***** Kutipan Teks

Pada penghujung tahun 2015 Pemerintah Kabupaten Aceh Jaya, Provinsi Aceh meresmikan satu unit Conseration Respon Unit (CRU) Sampoiniet di tengah hutan belantara berjarak sekitar 16 kilometer lintas Provinsi Aceh.
Untuk sampai ke lokasi CRU Sampoiniet, membutuhkan waktu sekitar 1 jam perjalanan apabila mengunakan kendaraan roda empat, melewati sejumlah pegunungan dan perkampungan penduduk dalam Kecamatan Sampoiniet.
Setelah melewati satu persimpangan, menelusuri jalan setapak yang dipenuhi lumpur serta jatuhan bongkahan tanah longsor disepanjang jalan.
Di sana akan terlihat relatif sangat banyak tanda kehidupan satwa liar di hutan, terutama adalah gajah sumatra (Elephas maximus sumatranus).
Di kawasan itu juga sering ditemukan konflik satwa liar gajah sumatra dengan masyarakat. Kondisi tersebut dinyatakan sebagai satu bencana yang membutuhkan upaya mitigasi atau mempersiapkan masyarakat menghadapinya.
Sesampainya di lokasi dibentuknya Base Camp CRU Sampoiniet, belasan pemuda serta ada di antaranya pawang gajah sudah mengenakan seragam lengkap berwarna hitam, kemudian dilakukan ritual masyarakat Aceh "peusijuk" (tepung tawar) sebagai petanda bahwa sudah ada tim CRU penanggung jawab di kawasan itu.
Menurut catatan dari Balai Konservasi Sumber Daya Alam (BKSDA) Aceh sepanjang 2015 tidak luput terjadi konflik satwa dengan masyarakat, sembilan individu gajah betina mati. Masyarakat pun menjadi korban jiwa dan harta benda.

**********
***** Cuplikan Data

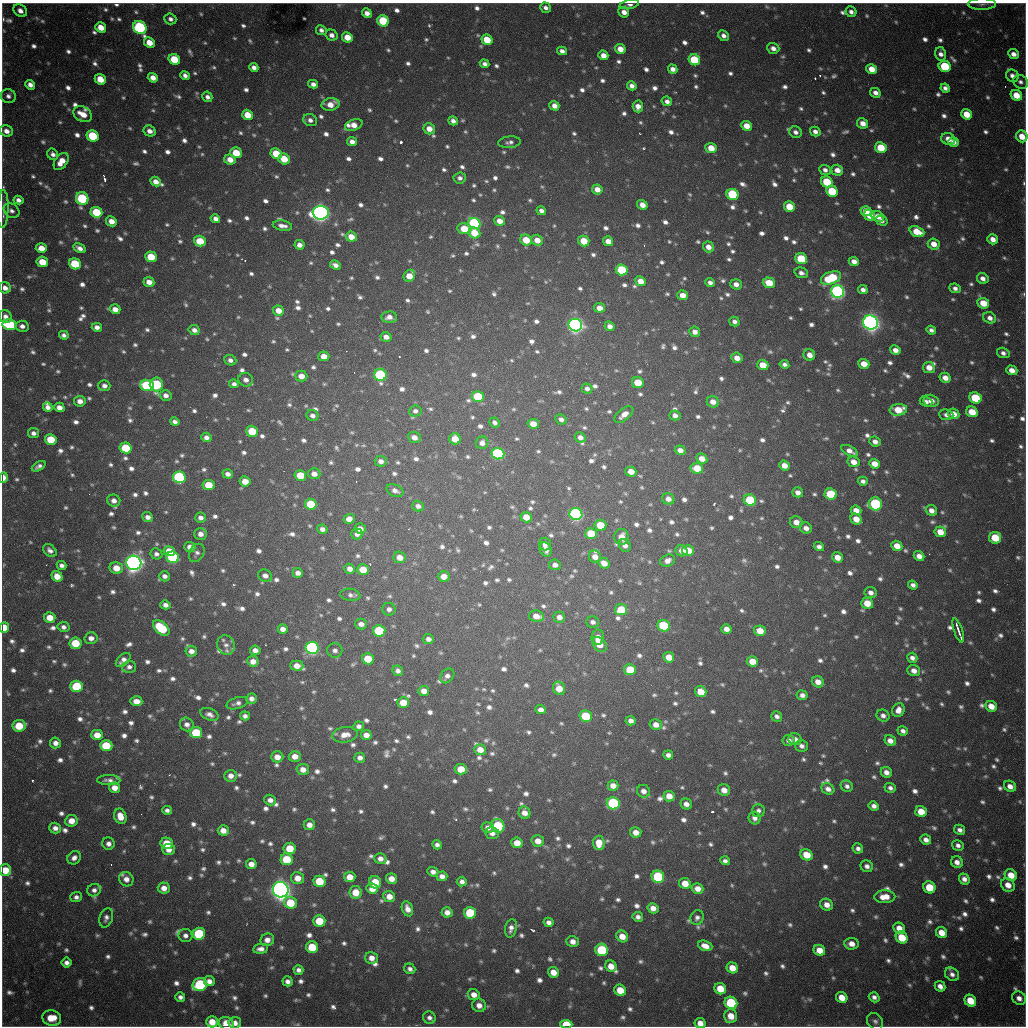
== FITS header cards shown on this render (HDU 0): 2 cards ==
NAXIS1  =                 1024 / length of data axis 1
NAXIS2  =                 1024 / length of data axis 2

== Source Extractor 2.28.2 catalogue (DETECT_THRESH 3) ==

**********

### Tugas Latihan
[a] Tolong periksa apakah tiap pernyataan berikut sesuai dengan teks tentang CRU Sampoiniet, lalu jawab ya atau tidak dengan mengutip persis kata-kata teks yang menentukan jawabannya. (i) Perjalanan ke lokasi CRU Sampoiniet dengan kendaraan roda empat memakan waktu sekitar satu jam. (ii) Ritual peusijuk dilakukan sebelum para pemuda mengenakan seragam. (iii) Menurut BKSDA Aceh, sembilan gajah jantan mati sepanjang 2015.
[b] Lanjutkan teks tentang CRU Sampoiniet, mulai sesudah kalimat terakhirnya.
Baris-baris data tidak ada hubungannya dengan teks tentang CRU Sampoiniet.

### Kunci Jawaban
[a]
(i) Ya: "membutuhkan waktu sekitar 1 jam perjalanan apabila mengunakan kendaraan roda empat"
(ii) Tidak: "sudah mengenakan seragam lengkap berwarna hitam, kemudian dilakukan ritual masyarakat Aceh"
(iii) Tidak: "sembilan individu gajah betina mati"

[b]
Jumlah satwa gajah sumatra di Aceh diperkirakan tersisa 500--530 individu, jumlah ini diperkirakan seperempat dari populasi gajah sumatra di Indonesia yang diperkirakan masih bertahan antara 2.400 dan 2.800 individu.
Untuk itulah pemerintah vertikal dan horizontal dan dunia usaha berkumpul pada peresmian Base Camp CRU Sampoiniet tersebut sebagai langkah strategis dalam upaya konservasi sumber daya satwa liar di kawasan itu.
"Sepanjag 2015 hampir setiap hari itu saya mendapatkan laporan ada konflik satwa dengan manusia, memang tidak disayu lokasi, tetapi di 17 kabupaten/kota itu secara bergiliran bisa juga bersamaan. Satwa ada sembilan individu yang sudah mati, umumnya korban itu adalah betina dan itu anakan, dan juga korban dari sisi harta benda masyarakat sangat banyak," katanya.
Pada masa depan, satwa gajah kawasan itu akan dilokalisasi dihabitat alaminya dalam kawasan sanctuary yang dikelola pengamanan lintas yang menjadi pintu keluar masuk satwa gajah liar dari hutan ke kawasan budidaya.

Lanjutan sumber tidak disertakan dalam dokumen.